EXERCISE OBJECTIVE -
Repeat all of the data below word for word, keeping no images.

PROVIDED DATA -
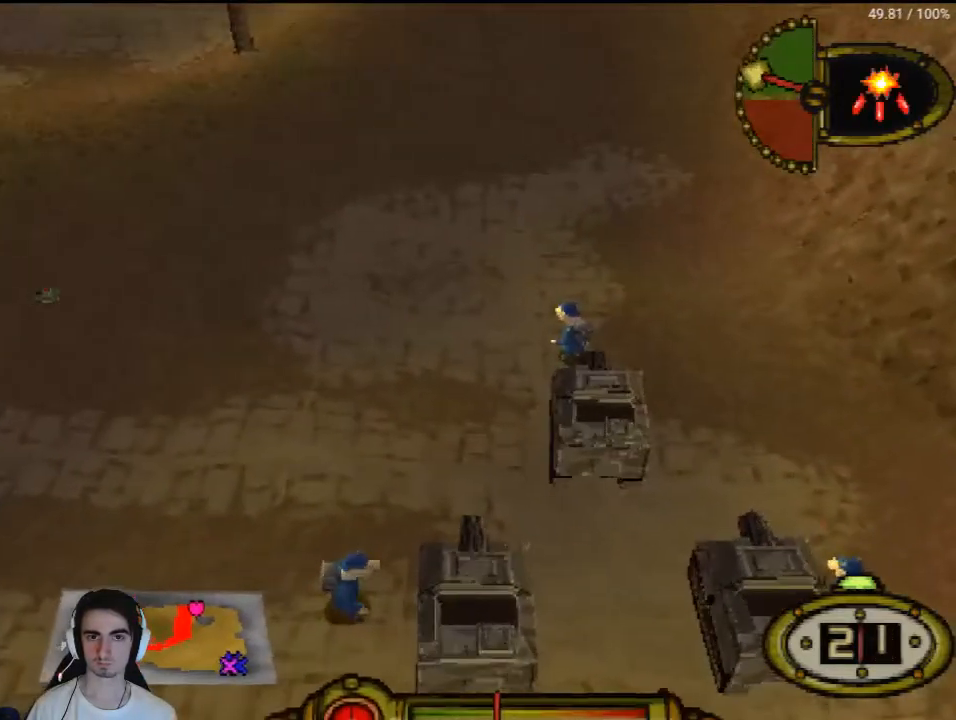
{"buttons": ["CROSS"], "left_stick": "center", "right_stick": "center", "events": [[167, "R2", "up"]]}
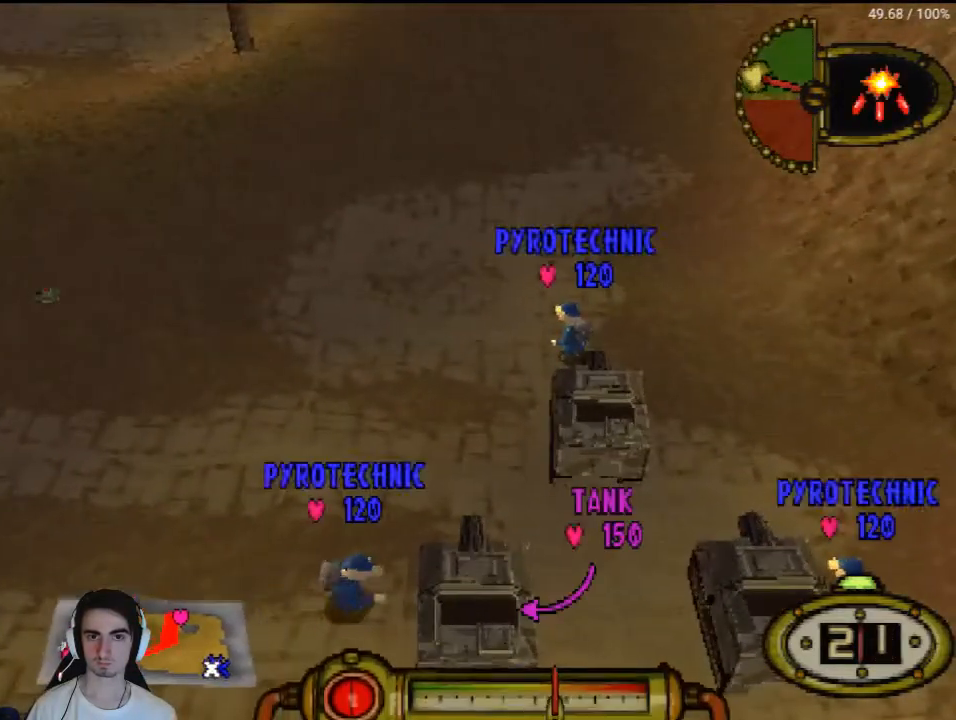
{"buttons": ["CROSS"], "left_stick": "center", "right_stick": "center", "events": []}
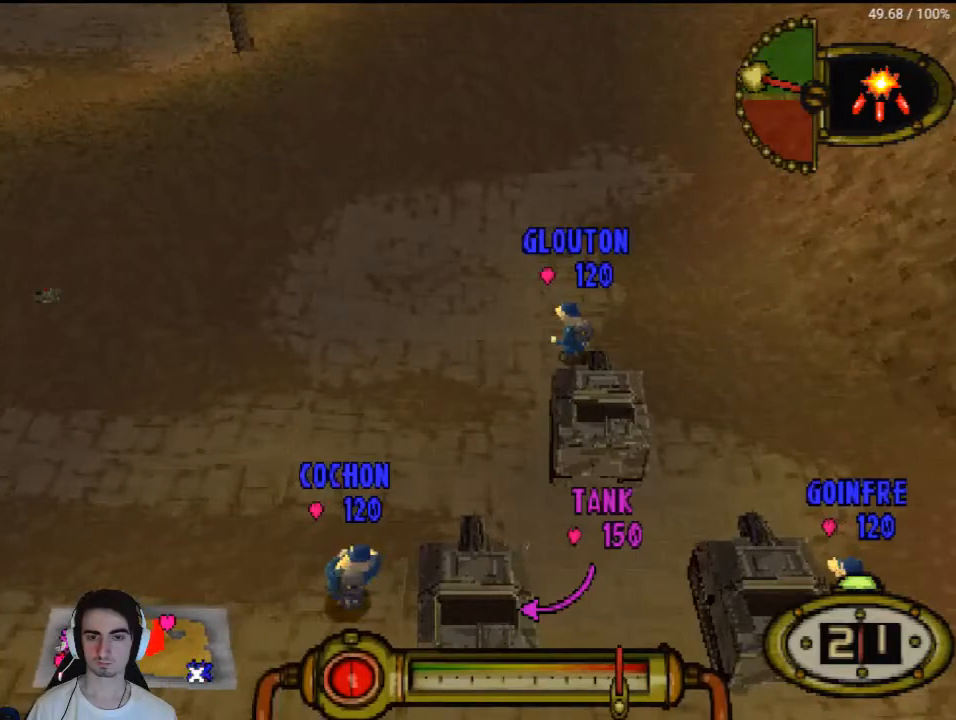
{"buttons": ["CROSS"], "left_stick": "center", "right_stick": "center", "events": []}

ANSWER TO THIS PROBLEM -
{"buttons": ["CROSS"], "left_stick": "center", "right_stick": "center", "events": [[167, "R2", "up"]]}
{"buttons": ["CROSS"], "left_stick": "center", "right_stick": "center", "events": []}
{"buttons": ["CROSS"], "left_stick": "center", "right_stick": "center", "events": []}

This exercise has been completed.